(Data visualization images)
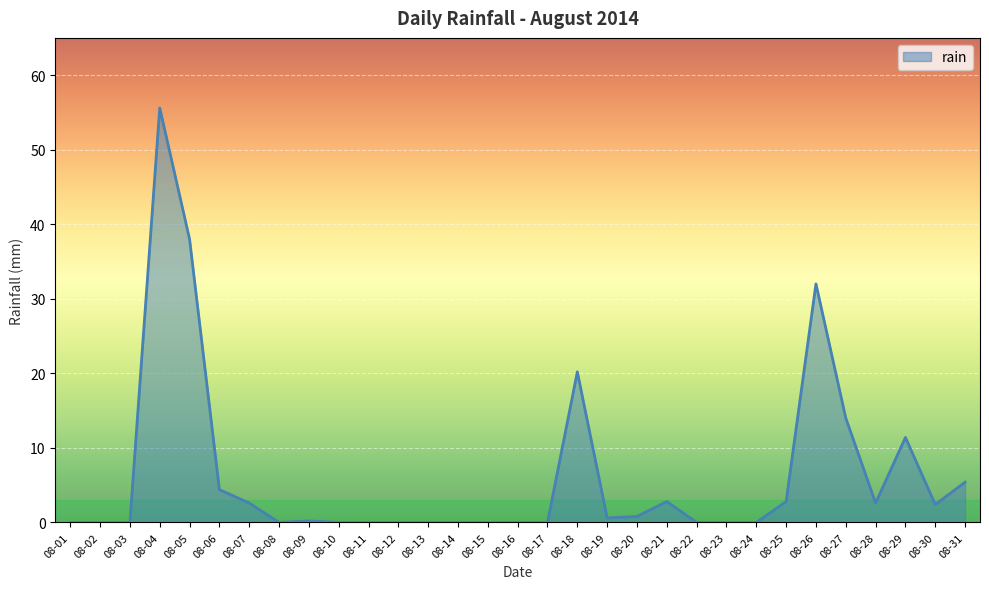

What is the average value?

6.3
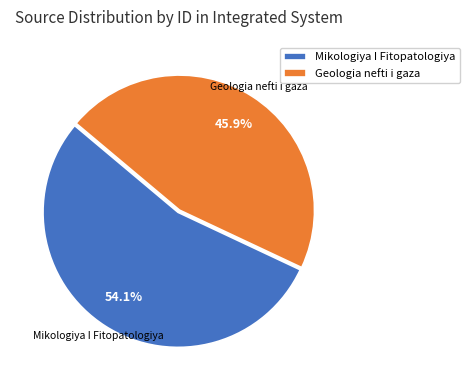

How many slices are in this pie chart?

2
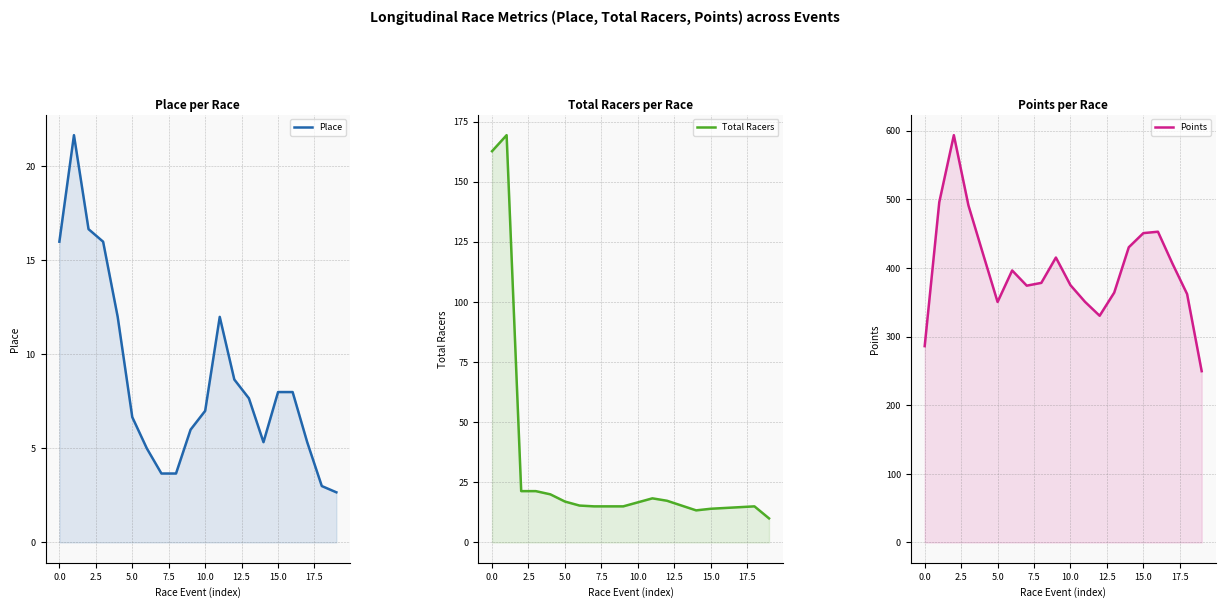

True or false: Total Racers and Points cross at least once.

False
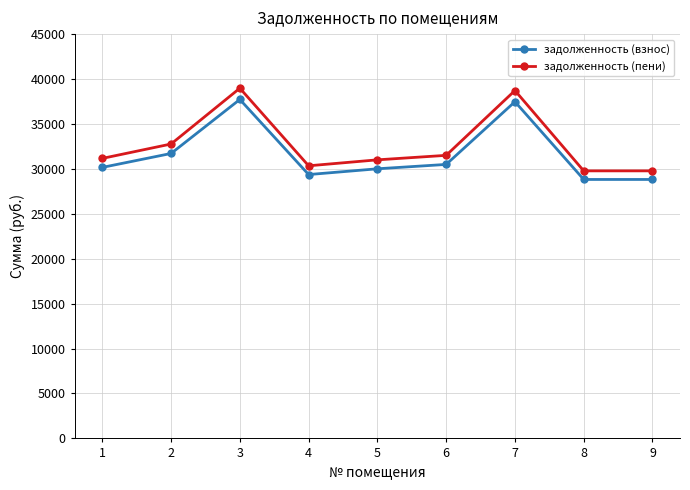

Where is the first local maximum for задолженность (пени)?

3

● Exercise instructions
Can you transcribe every line of the listing above word for word, leaving out the pictures?

● Answer space
What is the average value?

6.3

How many slices are in this pie chart?

2

True or false: Total Racers and Points cross at least once.

False

Where is the first local maximum for задолженность (пени)?

3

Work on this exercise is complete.